2026 Midterms
How forecasters see the 2026 House and Senate races today. These are not Govwatch predictions — we surface the ratings published by Sabato's Crystal Ball (UVA Center for Politics), which combine district fundamentals (partisan lean, incumbent strength, fundraising) with on-the-ground reporting. Ratings update weekly.
Ratings as of (26 days ago).
81 races rated by Sabato's Crystal Ball · 39 competitive
Districts not shown here are considered Safe (D or R) by Sabato's Crystal Ball and are not individually rated in the most recent update.
35 states rated · 7 competitive
Source. All ratings on this page come from Sabato's Crystal Ball, published by the UVA Center for Politics. The Crystal Ball is a long-running non-partisan election forecaster edited by Larry Sabato and Kyle Kondik. Govwatch does not produce its own forecasts.

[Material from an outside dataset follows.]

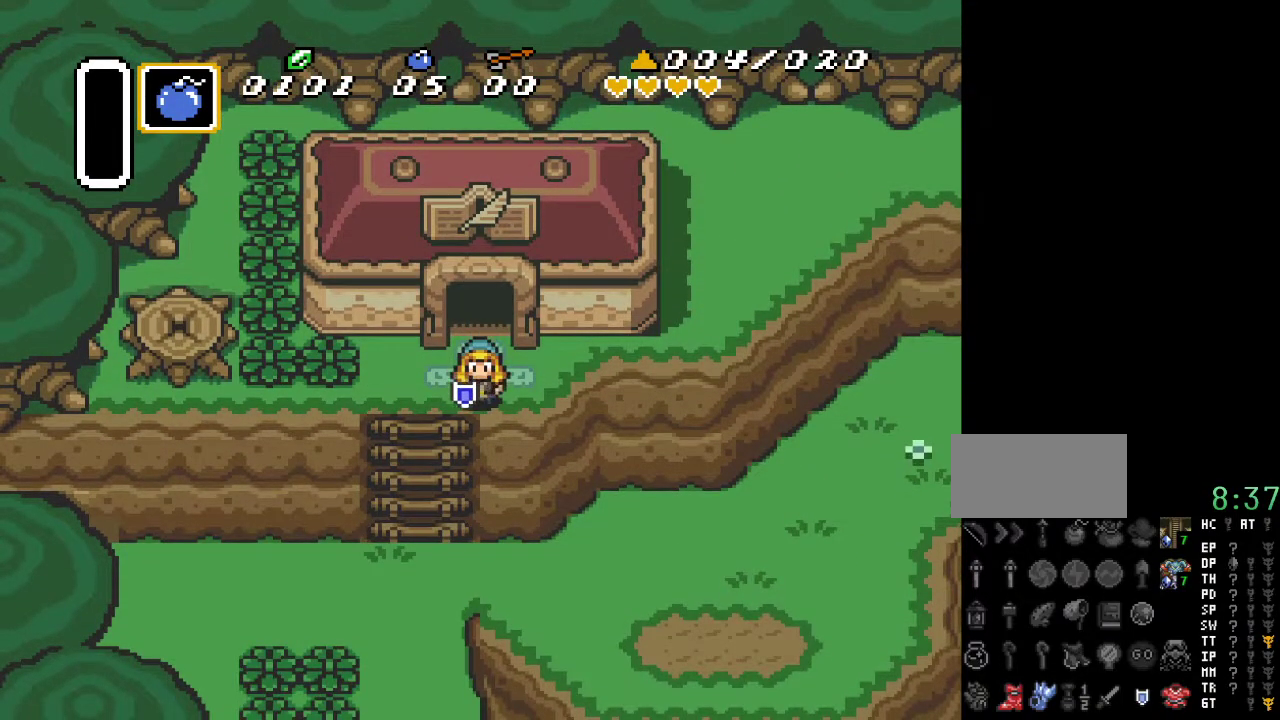
{"buttons": ["DPAD_DOWN", "DPAD_RIGHT"], "events": [[150, "DPAD_RIGHT", "down"]]}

How we ingest them. Sabato publishes their ratings as a single image each week. We download the image on Tuesday mornings, read it with a vision model, schema-validate the extracted ratings, and upsert into the database. The exact source image for each update is linked above.

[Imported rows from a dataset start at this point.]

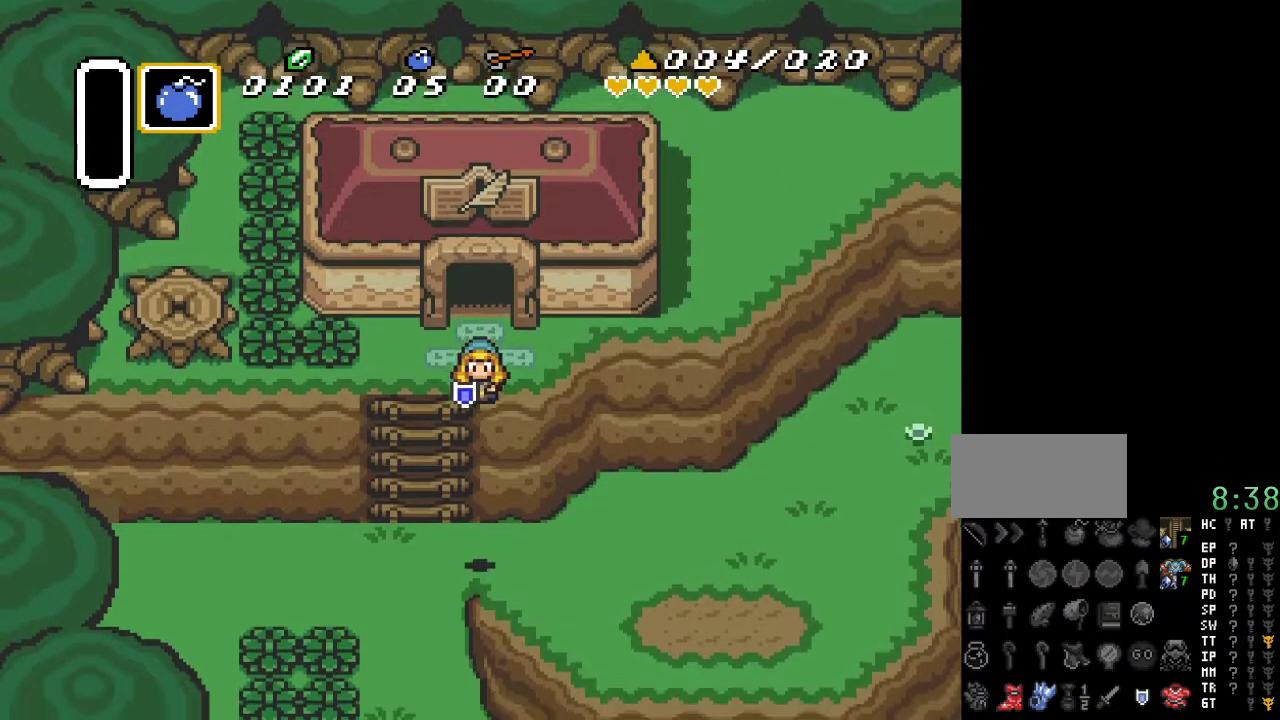
{"buttons": ["DPAD_DOWN", "DPAD_LEFT"], "events": [[83, "DPAD_RIGHT", "up"], [150, "DPAD_LEFT", "down"]]}
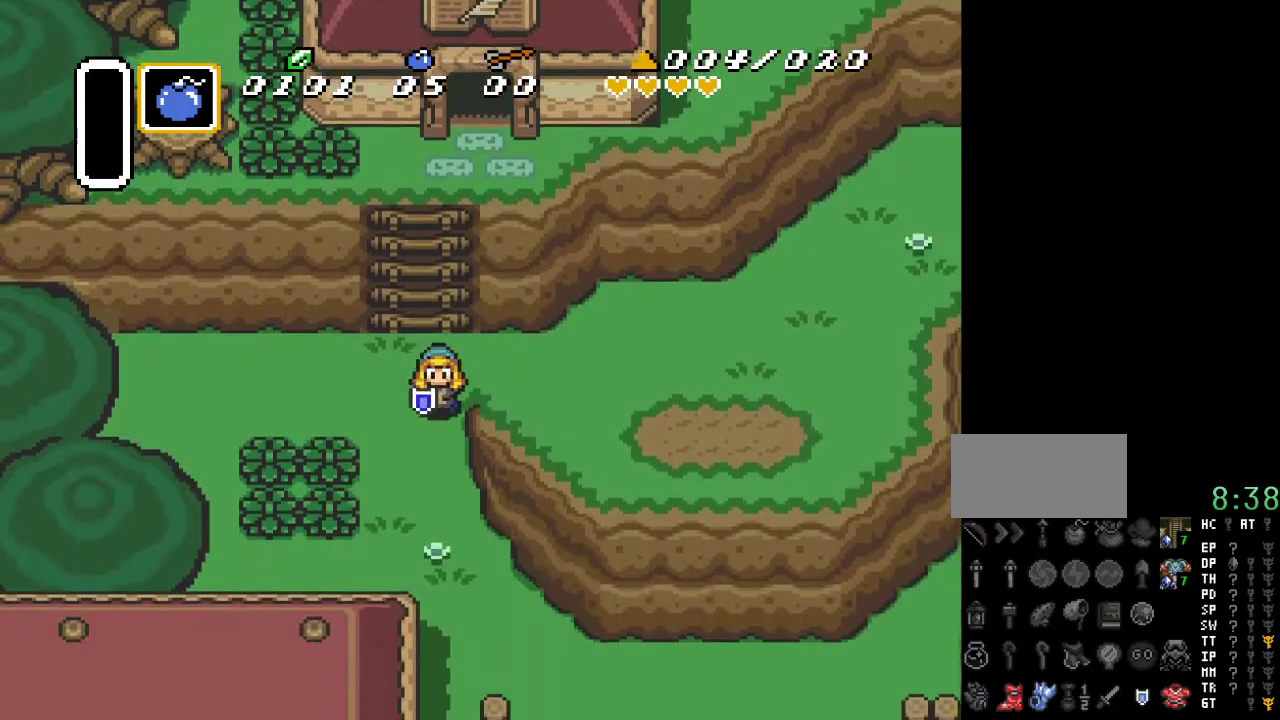
{"buttons": ["DPAD_DOWN"], "events": [[17, "DPAD_LEFT", "up"]]}
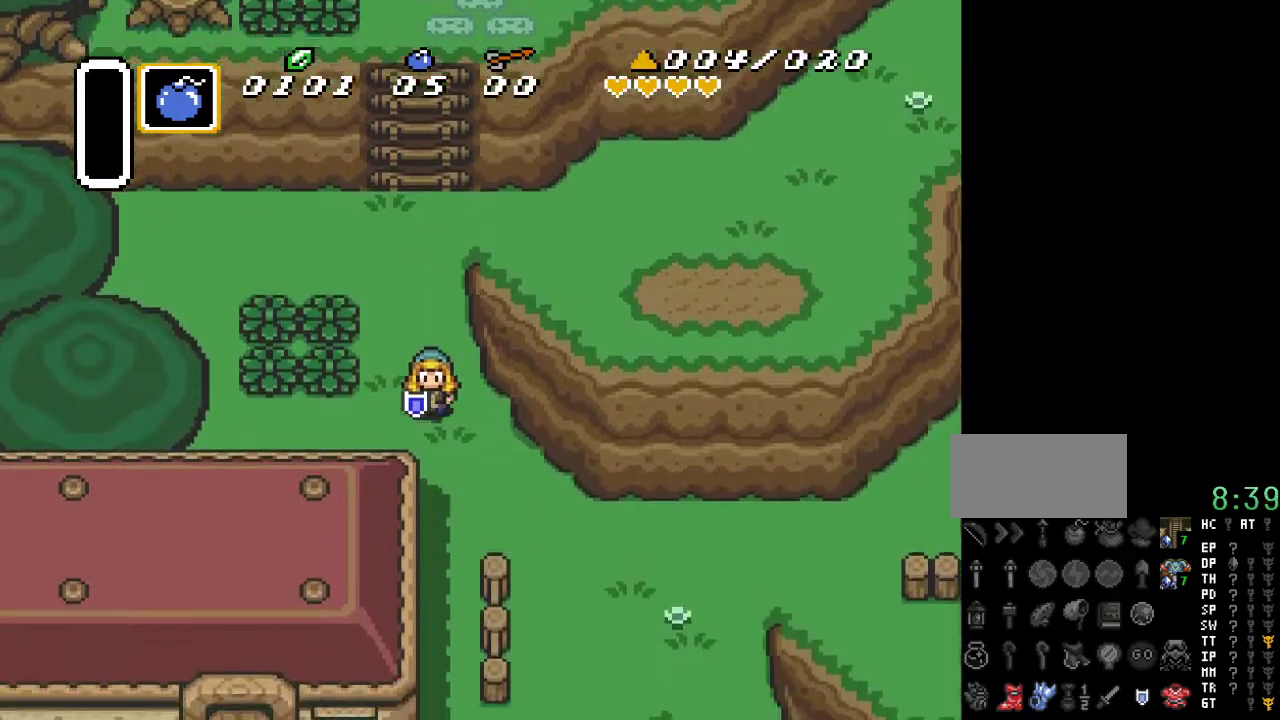
{"buttons": ["DPAD_DOWN"], "events": []}
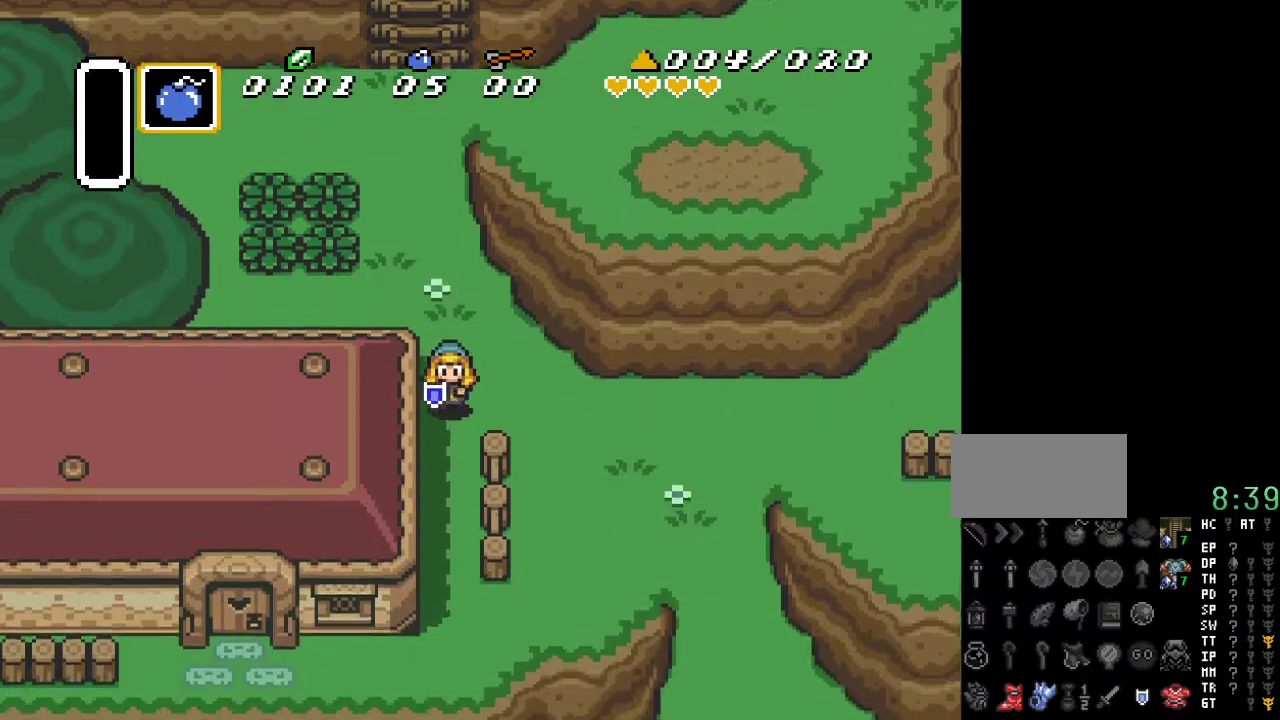
{"buttons": ["DPAD_DOWN"], "events": []}
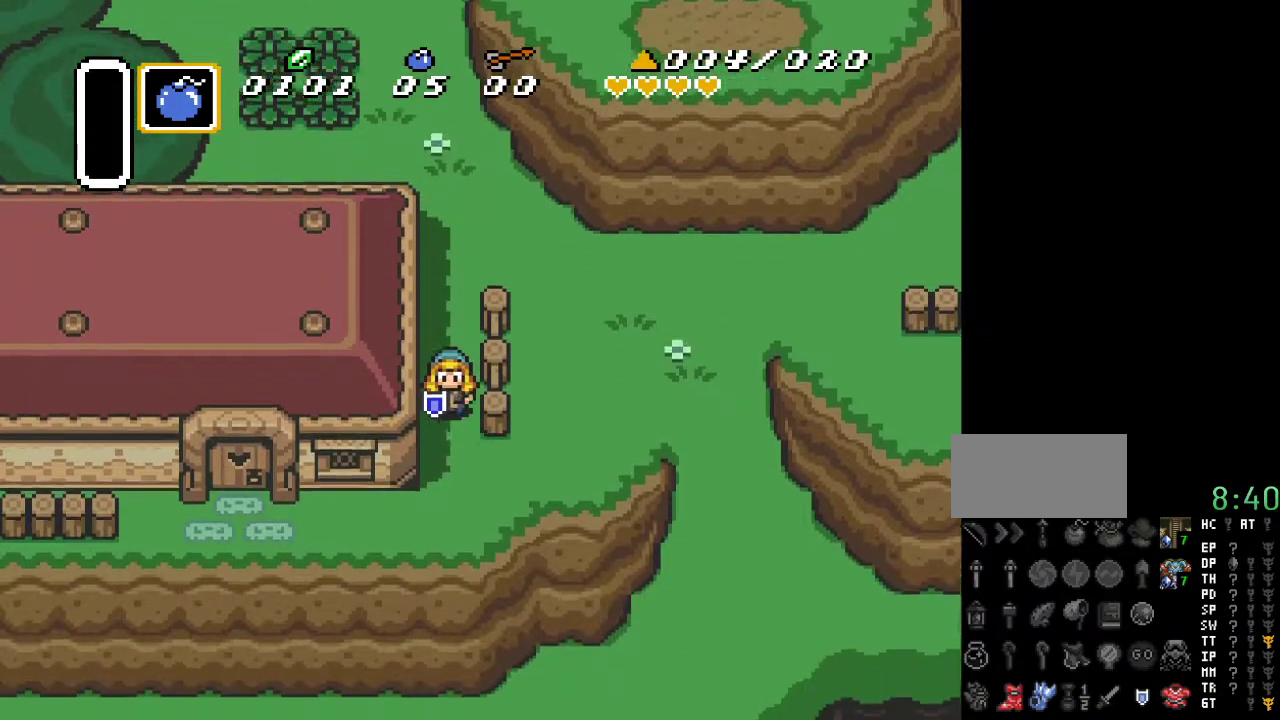
{"buttons": ["DPAD_LEFT"], "events": [[333, "DPAD_LEFT", "down"], [417, "DPAD_DOWN", "up"]]}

What a rating means. “Safe” means very unlikely to flip. “Likely” means the favoured party has a clear edge but the race isn't a foregone conclusion. “Lean” means competitive but tilting. “Toss-Up” means genuinely uncertain. Ratings are revised in response to fundraising, candidate quality, scandals, and on-the-ground developments.
Not a probability. A rating is a categorical judgement, not a percentage. A “Toss-Up” race could plausibly break either way; it doesn't mean 50/50 odds.